In order to achieve more stringent expectations around service and performance, fleet managers are looking at ways to increase driver utilization, says Sims, including helping drivers complete more deliveries throughout the day and exploring ways to reduce miles while improving on-time deliveries.

“We’re hearing from our customers that they don’t want to have to choose one or the other; they want both. We’re supporting them in their goal to improve service while saving money at the same time,” he adds.

The solution to meeting those new marketplace demands is in dynamic scheduling.

“Previously, a lot of companies looked at their routes just once a quarter or maybe only once a year,” Sims says. “But customers’ needs change every day, and they also don’t want to have empty shelves or wait several days for a delivery. There is also any number of unpredictable events that a driver encounters throughout the course of a single day, such as arriving at the customer’s facility on time only to find all the loading docks occupied.”

While the industry has historically been focused on building good route plans, most plans cannot sufficiently respond to the vast array of unknowns on the ground.
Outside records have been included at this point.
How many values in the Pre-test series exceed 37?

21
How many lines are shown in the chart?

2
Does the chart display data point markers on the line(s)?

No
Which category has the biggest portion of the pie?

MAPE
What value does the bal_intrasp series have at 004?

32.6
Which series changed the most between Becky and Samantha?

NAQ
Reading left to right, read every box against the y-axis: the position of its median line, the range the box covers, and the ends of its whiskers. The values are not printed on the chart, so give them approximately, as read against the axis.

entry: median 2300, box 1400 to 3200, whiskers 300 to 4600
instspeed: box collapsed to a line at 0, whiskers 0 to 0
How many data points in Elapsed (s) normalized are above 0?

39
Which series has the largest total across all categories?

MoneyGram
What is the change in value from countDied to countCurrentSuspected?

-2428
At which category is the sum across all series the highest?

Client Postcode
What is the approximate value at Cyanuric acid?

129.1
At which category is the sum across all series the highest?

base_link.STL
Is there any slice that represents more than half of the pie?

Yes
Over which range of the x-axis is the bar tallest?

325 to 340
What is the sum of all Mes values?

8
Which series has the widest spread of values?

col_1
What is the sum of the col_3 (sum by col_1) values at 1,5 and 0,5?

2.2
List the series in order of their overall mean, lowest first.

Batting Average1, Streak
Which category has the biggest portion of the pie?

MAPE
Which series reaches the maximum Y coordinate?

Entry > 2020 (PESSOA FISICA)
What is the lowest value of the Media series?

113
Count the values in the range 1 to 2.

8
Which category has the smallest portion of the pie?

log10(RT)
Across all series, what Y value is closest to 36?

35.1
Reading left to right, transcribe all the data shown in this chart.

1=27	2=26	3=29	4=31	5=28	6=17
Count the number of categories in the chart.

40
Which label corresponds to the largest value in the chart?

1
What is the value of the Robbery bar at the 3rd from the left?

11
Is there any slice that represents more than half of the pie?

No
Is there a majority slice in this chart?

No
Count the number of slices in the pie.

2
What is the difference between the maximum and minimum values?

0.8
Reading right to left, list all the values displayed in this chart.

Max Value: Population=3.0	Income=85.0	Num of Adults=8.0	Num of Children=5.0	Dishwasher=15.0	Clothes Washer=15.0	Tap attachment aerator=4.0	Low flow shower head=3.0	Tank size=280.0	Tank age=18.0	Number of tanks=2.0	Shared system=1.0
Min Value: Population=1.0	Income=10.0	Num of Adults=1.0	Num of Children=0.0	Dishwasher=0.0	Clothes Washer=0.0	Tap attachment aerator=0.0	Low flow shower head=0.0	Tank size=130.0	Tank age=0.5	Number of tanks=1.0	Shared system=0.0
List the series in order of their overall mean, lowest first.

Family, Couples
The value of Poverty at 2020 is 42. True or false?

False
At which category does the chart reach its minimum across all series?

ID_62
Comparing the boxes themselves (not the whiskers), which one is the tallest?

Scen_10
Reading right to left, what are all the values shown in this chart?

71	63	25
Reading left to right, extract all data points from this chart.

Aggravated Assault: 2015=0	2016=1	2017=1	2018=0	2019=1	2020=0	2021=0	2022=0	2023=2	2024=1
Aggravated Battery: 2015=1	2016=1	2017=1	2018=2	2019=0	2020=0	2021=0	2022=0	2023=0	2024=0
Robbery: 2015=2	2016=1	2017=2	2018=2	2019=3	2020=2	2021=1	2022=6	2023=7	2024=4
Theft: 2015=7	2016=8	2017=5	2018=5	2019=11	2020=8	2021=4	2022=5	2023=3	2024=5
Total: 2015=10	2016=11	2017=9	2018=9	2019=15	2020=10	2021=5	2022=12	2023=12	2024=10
The only way to truly see and respond to all of the variables is to tap into and crowd source the knowledge and experience of both drivers and dispatchers, says Sims, which in turn creates a huge opportunity for machine learning technology.

“We’ve made machine learning a core component of our technology because it helps capture all of those insights so companies can better plan for the future,” he says. “That knowledge and experience really wasn’t being used before when it came to future planning.”

Not only are technologies becoming more robust and feature rich, but they are also designed for easier integration and user friendliness—characteristics that are valued by big companies and small companies alike.

With regards to new systems on the market, “there is a lot more focus around usability,” notes Sims. “It’s about someone being able to pick up and use a software and quickly get up and running in a matter of minutes, versus taking months to train them.”

Previously, there were several barriers. Companies had to hire a dedicated person, as well as an integration specialist team that was needed in order to get the software and do an on-premise installation, Sims explains, adding, however, that a lot of the software has moved away from that model.

“Now it’s cloud-based, easy to use, fast as a bullet, and it’s built around being intuitive. This really opens the door for a lot of small businesses as well,” he says.

Sims emphasizes the importance of machine learning and how it can help the industry better respond to evolving consumer demands driven by e-commerce, which typically means smaller and more frequent orders.

With e-commerce, “you’re dealing with smaller drop sizes, and you’re probably dealing with more people than you were before. But, as you start applying machine learning, you are able to look at broader trends. You are able to become more responsive to schedules and changes,” he says.

Other developing technologies, such as blockchain, autonomous vehicles and drones are also beginning to reshape how fleets—and supply chains in general—operate and perform. And while these technologies are collectively driving improved visibility and efficiency, customer service is also getting a big boost.

Admittedly, while automation is responsible for eliminating some jobs, it’s also freeing up organizations and workers to focus more on customer service.

“Customer service and the customer experience is becoming a competitive differentiator for a lot of businesses,” notes Sims. “There is more power getting back into the hands of the customer. It’s an exciting time on all fronts.”